▶ [Activity] Output the lines of the records below exactly, beginning at their first line and ending at the line with "assign s[0]=a[0]^b[0]^cin;"; include no pictures.

(Supplied data begins)

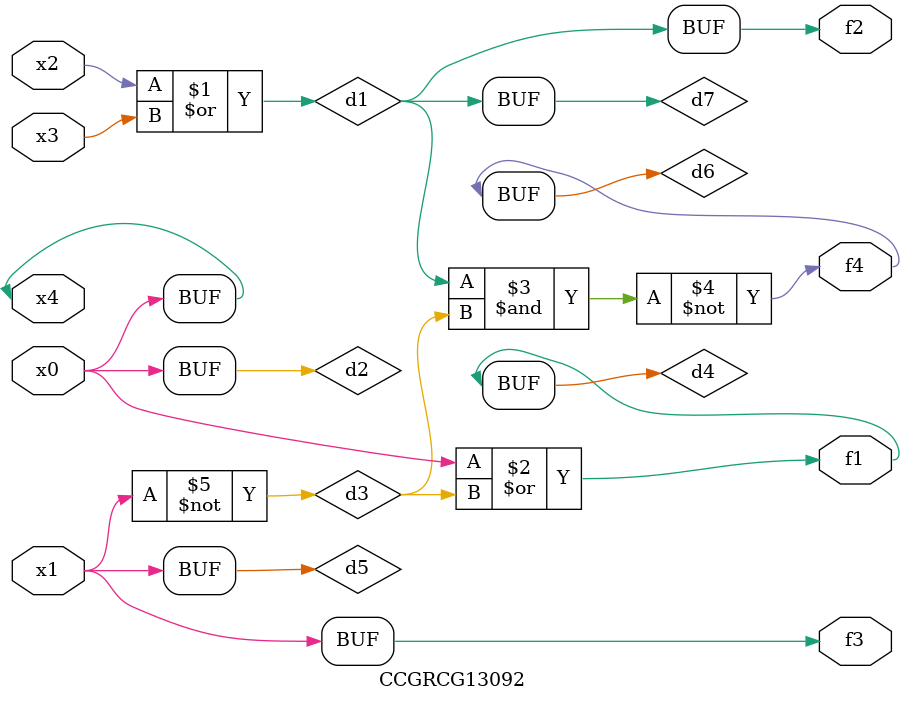
<source format=v>
module CCGRCG13092(
	input x0, x1, x2, x3, x4,
	output f1, f2, f3, f4
);

	wire d1, d2, d3, d4, d5, d6, d7;

	or (d1, x2, x3);
	buf (d2, x0, x4);
	not (d3, x1);
	or (d4, d2, d3);
	not (d5, d3);
	nand (d6, d1, d3);
	or (d7, d1);
	assign f1 = d4;
	assign f2 = d7;
	assign f3 = d5;
	assign f4 = d6;
endmodule

</source>
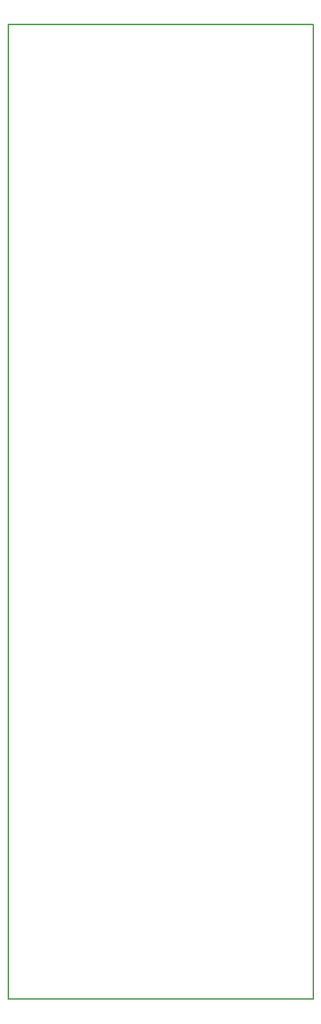
<source format=gm1>
%TF.GenerationSoftware,KiCad,Pcbnew,8.0.6*%
%TF.CreationDate,2024-11-05T14:35:24+11:00*%
%TF.ProjectId,Blank_3U8HP,426c616e-6b5f-4335-9538-48502e6b6963,rev?*%
%TF.SameCoordinates,Original*%
%TF.FileFunction,Profile,NP*%
%FSLAX46Y46*%
G04 Gerber Fmt 4.6, Leading zero omitted, Abs format (unit mm)*
G04 Created by KiCad (PCBNEW 8.0.6) date 2024-11-05 14:35:24*
%MOMM*%
%LPD*%
G01*
G04 APERTURE LIST*
%TA.AperFunction,Profile*%
%ADD10C,0.150000*%
%TD*%
G04 APERTURE END LIST*
D10*
X0Y-2425000D02*
X40300000Y-2425000D01*
X40300000Y-130925000D01*
X0Y-130925000D01*
X0Y-2425000D01*
M02*

</source>
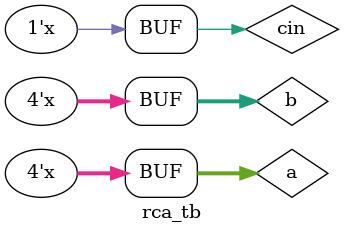
<source format=v>
module rca(a,b,cin,s,cout
    );
input [3:0]a;
input [3:0]b;
input cin;
output cout;
output [3:0]s;
wire [2:0]c;
assign s[0]=a[0]^b[0]^cin;
assign c[0]=(a[0]&b[0])|(cin&(a[0]|b[0]));

assign s[1]=a[1]^b[1]^c[0];
assign c[1]=(a[1]&b[1])|(c[0]&(a[1]|b[1]));

assign s[2]=a[2]^b[2]^c[1];
assign c[2]=(a[2]&b[2])|(c[1]&(a[2]|b[2]));

assign s[3]=a[3]^b[3]^c[2];
assign cout=(a[3]&b[3])|(c[2]&(a[3]|b[3]));
endmodule
module rca_tb;

	// Inputs
	reg [3:0] a;
	reg [3:0] b;
	reg cin;

	// Outputs
	wire [3:0] s;
	wire cout;

	// Instantiate the Design Under Test (DUT)
	rca dut (a,b,cin,s,cout
	);

	
		// Initialize Inputs
		initial a=4'b0000;
		initial b=4'b0000;
		initial cin=1'b0;
		
		always #20 a=a+4'b0001;
		always #20 b=b+4'b0001;
		always #20 cin=cin+1'b1;

endmodule


</source>
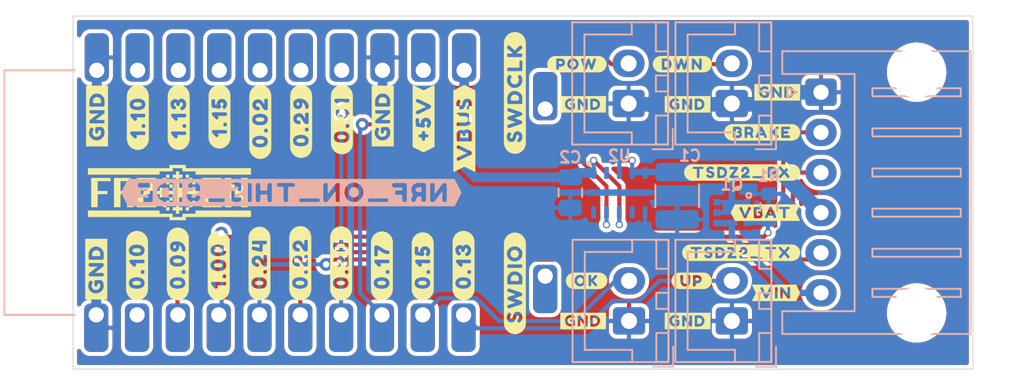
<source format=kicad_pcb>
(kicad_pcb (version 20210228) (generator pcbnew)

  (general
    (thickness 1.6)
  )

  (paper "A4")
  (layers
    (0 "F.Cu" signal)
    (31 "B.Cu" signal)
    (32 "B.Adhes" user "B.Adhesive")
    (33 "F.Adhes" user "F.Adhesive")
    (34 "B.Paste" user)
    (35 "F.Paste" user)
    (36 "B.SilkS" user "B.Silkscreen")
    (37 "F.SilkS" user "F.Silkscreen")
    (38 "B.Mask" user)
    (39 "F.Mask" user)
    (40 "Dwgs.User" user "User.Drawings")
    (41 "Cmts.User" user "User.Comments")
    (42 "Eco1.User" user "User.Eco1")
    (43 "Eco2.User" user "User.Eco2")
    (44 "Edge.Cuts" user)
    (45 "Margin" user)
    (46 "B.CrtYd" user "B.Courtyard")
    (47 "F.CrtYd" user "F.Courtyard")
    (48 "B.Fab" user)
    (49 "F.Fab" user)
    (50 "User.1" user)
    (51 "User.2" user)
    (52 "User.3" user)
    (53 "User.4" user)
    (54 "User.5" user)
    (55 "User.6" user)
    (56 "User.7" user)
    (57 "User.8" user)
    (58 "User.9" user)
  )

  (setup
    (stackup
      (layer "F.SilkS" (type "Top Silk Screen"))
      (layer "F.Paste" (type "Top Solder Paste"))
      (layer "F.Mask" (type "Top Solder Mask") (color "Green") (thickness 0.01))
      (layer "F.Cu" (type "copper") (thickness 0.035))
      (layer "dielectric 1" (type "core") (thickness 1.51) (material "FR4") (epsilon_r 4.5) (loss_tangent 0.02))
      (layer "B.Cu" (type "copper") (thickness 0.035))
      (layer "B.Mask" (type "Bottom Solder Mask") (color "Green") (thickness 0.01))
      (layer "B.Paste" (type "Bottom Solder Paste"))
      (layer "B.SilkS" (type "Bottom Silk Screen"))
      (copper_finish "None")
      (dielectric_constraints no)
    )
    (pad_to_mask_clearance 0)
    (pcbplotparams
      (layerselection 0x00010fc_ffffffff)
      (disableapertmacros false)
      (usegerberextensions false)
      (usegerberattributes true)
      (usegerberadvancedattributes true)
      (creategerberjobfile true)
      (svguseinch false)
      (svgprecision 6)
      (excludeedgelayer true)
      (plotframeref false)
      (viasonmask false)
      (mode 1)
      (useauxorigin true)
      (hpglpennumber 1)
      (hpglpenspeed 20)
      (hpglpendiameter 15.000000)
      (dxfpolygonmode true)
      (dxfimperialunits true)
      (dxfusepcbnewfont true)
      (psnegative false)
      (psa4output false)
      (plotreference true)
      (plotvalue true)
      (plotinvisibletext false)
      (sketchpadsonfab false)
      (subtractmaskfromsilk false)
      (outputformat 1)
      (mirror false)
      (drillshape 0)
      (scaleselection 1)
      (outputdirectory "gerbers/")
    )
  )


  (net 0 "")
  (net 1 "/TSDZ2_VIN")
  (net 2 "/TSDZ2_TX")
  (net 3 "/V_BATT")
  (net 4 "/TSDZ2_RX")
  (net 5 "/TSDZ2_BRAKE_INPUT")
  (net 6 "GND")
  (net 7 "VBUS")
  (net 8 "/P0.13_UP")
  (net 9 "/P0.15_ENTER")
  (net 10 "/P0.17_DOWN")
  (net 11 "/P0.20_POWER")
  (net 12 "/P1.00_VIN_CTRL")

  (footprint "buzzardLabel" (layer "F.Cu") (at 65.7352 63.2968 90))

  (footprint "buzzardLabel" (layer "F.Cu") (at 94.25 73.75))

  (footprint "buzzardLabel" (layer "F.Cu") (at 94.5 63.75))

  (footprint "buzzardLabel" (layer "F.Cu") (at 60.6552 63.2968 90))

  (footprint "buzzardLabel" (layer "F.Cu") (at 63.1952 63.2968 90))

  (footprint "buzzardLabel" (layer "F.Cu") (at 52.9844 76.708 90))

  (footprint "buzzardLabel" (layer "F.Cu") (at 58.1152 63.2968 90))

  (footprint "buzzardLabel" (layer "F.Cu") (at 53.0352 63.2968 90))

  (footprint "buzzardLabel" (layer "F.Cu") (at 88.75 75.5))

  (footprint "buzzardLabel" (layer "F.Cu") (at 55.5752 63.2968 90))

  (footprint "buzzardLabel" (layer "F.Cu") (at 94.25 71.25))

  (footprint "buzzardLabel" (layer "F.Cu") (at 82.25 75.5))

  (footprint "buzzardLabel" (layer "F.Cu") (at 76.5 72.5 90))

  (footprint "buzzardLabel" (layer "F.Cu") (at 82.4225 64.5))

  (footprint "buzzardLabel" (layer "F.Cu") (at 50.4952 63 90))

  (footprint "buzzardLabel" (layer "F.Cu") (at 94.25 68.75))

  (footprint "buzzardLabel" (layer "F.Cu") (at 55.5244 76.708 90))

  (footprint "buzzardLabel" (layer "F.Cu") (at 73.3044 76.708 90))

  (footprint "buzzardLabel" (layer "F.Cu") (at 68.2752 63 90))

  (footprint "buzzardLabel" (layer "F.Cu") (at 76.5 60 90))

  (footprint "buzzardLabel" (layer "F.Cu") (at 65.6844 76.708 90))

  (footprint "buzzardLabel" (layer "F.Cu") (at 88.75 62))

  (footprint "buzzardLabel" (layer "F.Cu") (at 68.2244 76.708 90))

  (footprint "buzzardLabel" (layer "F.Cu") (at 50.4444 77 90))

  (footprint "buzzardLabel" (layer "F.Cu") (at 88.9225 64.5))

  (footprint "buzzardLabel" (layer "F.Cu") (at 70.7644 76.708 90))

  (footprint "buzzardLabel" (layer "F.Cu") (at 82.2 62))

  (footprint "buzzardLabel" (layer "F.Cu") (at 94.25 66.25))

  (footprint "MountingHole:MountingHole_3.2mm_M3" (layer "F.Cu") (at 101.5 62.5))

  (footprint "buzzardLabel" (layer "F.Cu") (at 73.3552 63.2968 90))

  (footprint "buzzardLabel" (layer "F.Cu") (at 58.0644 76.708 90))

  (footprint "buzzardLabel" (layer "F.Cu") (at 94.25 76.25))

  (footprint "MountingHole:MountingHole_3.2mm_M3" (layer "F.Cu") (at 101.5 77.5))

  (footprint "LOGO" (layer "F.Cu") (at 55 70))

  (footprint "buzzardLabel" (layer "F.Cu") (at 60.6044 76.708 90))

  (footprint "buzzardLabel" (layer "F.Cu") (at 70.8152 63.2968 90))

  (footprint "buzzardLabel" (layer "F.Cu")
    (tedit 0) (tstamp f6fc3728-daab-481f-a623-b6c5ed9f29b2)
    (at 63.1444 76.708 90)
    (attr board_only exclude_from_pos_files exclude_from_bom)
    (fp_text reference "" (at 0 0 90) (layer "F.SilkS")
      (effects (font (size 0.7 0.7) (thickness 0.15)))
      (tstamp 4f6fd9e0-d7bf-4b50-b60c-79b896c4b5a0)
    )
    (fp_text value "" (at 0 0 90) (layer "F.SilkS")
      (effects (font (size 0.7 0.7) (thickness 0.15)))
      (tstamp 3c401ccb-83f1-4768-972d-9096d157244e)
    )
    (fp_poly (pts (xy 1.11 0.24)
      (xy 1.15 0.21)
      (xy 1.18 0.16)
      (xy 1.2 0.09)
      (xy 1.21 0)
      (xy 1.2 -0.1)
      (xy 1.19 -0.18)
      (xy 1.16 -0.24)
      (xy 1.13 -0.27)
      (xy 1.08 -0.28)
      (xy 1.03 -0.27)
      (xy 0.99 -0.24)
      (xy 0.96 -0.19)
      (xy 0.95 -0.11)
      (xy 0.94 -0.01)
      (xy 0.95 0.08)
      (xy 0.96 0.16)
      (xy 0.99 0.21)
      (xy 1.03 0.24)
      (xy 1.11 0.24)) (layer "F.SilkS") (width 0.01) (fill solid) (tstamp 1d528339-cf3f-4c36-b848-d9acdef55fe6))
    (fp_poly (pts (xy 0.66 -0.68)
      (xy 0.59 -0.67)
      (xy 0.53 -0.66)
      (xy 0.46 -0.64)
      (xy 0.4 -0.62)
      (xy 0.34 -0.59)
      (xy 0.28 -0.55)
      (xy 0.23 -0.51)
      (xy 0.18 -0.46)
      (xy 0.14 -0.41)
      (xy 0.1 -0.35)
      (xy 0.07 -0.29)
      (xy 0.04 -0.23)
      (xy 0.02 -0.17)
      (xy 0.01 -0.1)
      (xy 0 -0.03)
      (xy 0 0.03)
      (xy 0.01 0.1)
      (xy 0.02 0.17)
      (xy 0.04 0.23)
      (xy 0.07 0.29)
      (xy 0.1 0.35)
      (xy 0.14 0.41)
      (xy 0.18 0.46)
      (xy 0.23 0.51)
      (xy 0.28 0.55)
      (xy 0.34 0.59)
      (xy 0.4 0.62)
      (xy 0.46 0.64)
      (xy 0.53 0.66)
      (xy 0.6 0.67)
      (xy 0.66 0.68)
      (xy 0.73 0.68)
      (xy 3.91 0.68)
      (xy 3.98 0.68)
      (xy 4.04 0.67)
      (xy 4.11 0.65)
      (xy 4.17 0.63)
      (xy 4.24 0.61)
      (xy 4.3 0.57)
      (xy 4.35 0.53)
      (xy 4.4 0.49)
      (xy 4.45 0.44)
      (xy 4.49 0.39)
      (xy 4.53 0.33)
      (xy 4.56 0.27)
      (xy 4.58 0.21)
      (xy 4.6 0.14)
      (xy 4.61 0.07)
      (xy 4.61 0.01)
      (xy 4.61 -0.06)
      (xy 4.6 -0.13)
      (xy 4.58 -0.19)
      (xy 4.56 -0.26)
      (xy 4.53 -0.32)
      (
... [389743 chars truncated]
</source>
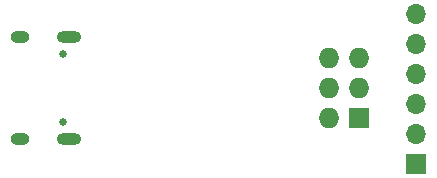
<source format=gbs>
G04 #@! TF.GenerationSoftware,KiCad,Pcbnew,5.1.5-52549c5~84~ubuntu19.10.1*
G04 #@! TF.CreationDate,2020-03-14T21:45:10+01:00*
G04 #@! TF.ProjectId,ESP-TC-PROG,4553502d-5443-42d5-9052-4f472e6b6963,rev?*
G04 #@! TF.SameCoordinates,Original*
G04 #@! TF.FileFunction,Soldermask,Bot*
G04 #@! TF.FilePolarity,Negative*
%FSLAX46Y46*%
G04 Gerber Fmt 4.6, Leading zero omitted, Abs format (unit mm)*
G04 Created by KiCad (PCBNEW 5.1.5-52549c5~84~ubuntu19.10.1) date 2020-03-14 21:45:10*
%MOMM*%
%LPD*%
G04 APERTURE LIST*
%ADD10O,1.727200X1.727200*%
%ADD11R,1.727200X1.727200*%
%ADD12O,1.700000X1.700000*%
%ADD13R,1.700000X1.700000*%
%ADD14O,2.100000X1.000000*%
%ADD15O,1.600000X1.000000*%
%ADD16C,0.650000*%
G04 APERTURE END LIST*
D10*
X128060000Y-97460000D03*
X130600000Y-97460000D03*
X128060000Y-100000000D03*
X130600000Y-100000000D03*
X128060000Y-102540000D03*
D11*
X130600000Y-102540000D03*
D12*
X135480000Y-93690000D03*
X135480000Y-96230000D03*
X135480000Y-98770000D03*
X135480000Y-101310000D03*
X135480000Y-103850000D03*
D13*
X135480000Y-106390000D03*
D14*
X106085000Y-95680000D03*
X106085000Y-104320000D03*
D15*
X101905000Y-95680000D03*
X101905000Y-104320000D03*
D16*
X105555000Y-102890000D03*
X105555000Y-97110000D03*
M02*

</source>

(Supplied data ends)

▶ [Exercise output]
<source format=v>
module CCGRCG13092(
	input x0, x1, x2, x3, x4,
	output f1, f2, f3, f4
);

	wire d1, d2, d3, d4, d5, d6, d7;

	or (d1, x2, x3);
	buf (d2, x0, x4);
	not (d3, x1);
	or (d4, d2, d3);
	not (d5, d3);
	nand (d6, d1, d3);
	or (d7, d1);
	assign f1 = d4;
	assign f2 = d7;
	assign f3 = d5;
	assign f4 = d6;
endmodule

</source>
<source format=gm1>
%TF.GenerationSoftware,KiCad,Pcbnew,8.0.6*%
%TF.CreationDate,2024-11-05T14:35:24+11:00*%
%TF.ProjectId,Blank_3U8HP,426c616e-6b5f-4335-9538-48502e6b6963,rev?*%
%TF.SameCoordinates,Original*%
%TF.FileFunction,Profile,NP*%
%FSLAX46Y46*%
G04 Gerber Fmt 4.6, Leading zero omitted, Abs format (unit mm)*
G04 Created by KiCad (PCBNEW 8.0.6) date 2024-11-05 14:35:24*
%MOMM*%
%LPD*%
G01*
G04 APERTURE LIST*
%TA.AperFunction,Profile*%
%ADD10C,0.150000*%
%TD*%
G04 APERTURE END LIST*
D10*
X0Y-2425000D02*
X40300000Y-2425000D01*
X40300000Y-130925000D01*
X0Y-130925000D01*
X0Y-2425000D01*
M02*

</source>
<source format=v>
module rca(a,b,cin,s,cout
    );
input [3:0]a;
input [3:0]b;
input cin;
output cout;
output [3:0]s;
wire [2:0]c;
assign s[0]=a[0]^b[0]^cin;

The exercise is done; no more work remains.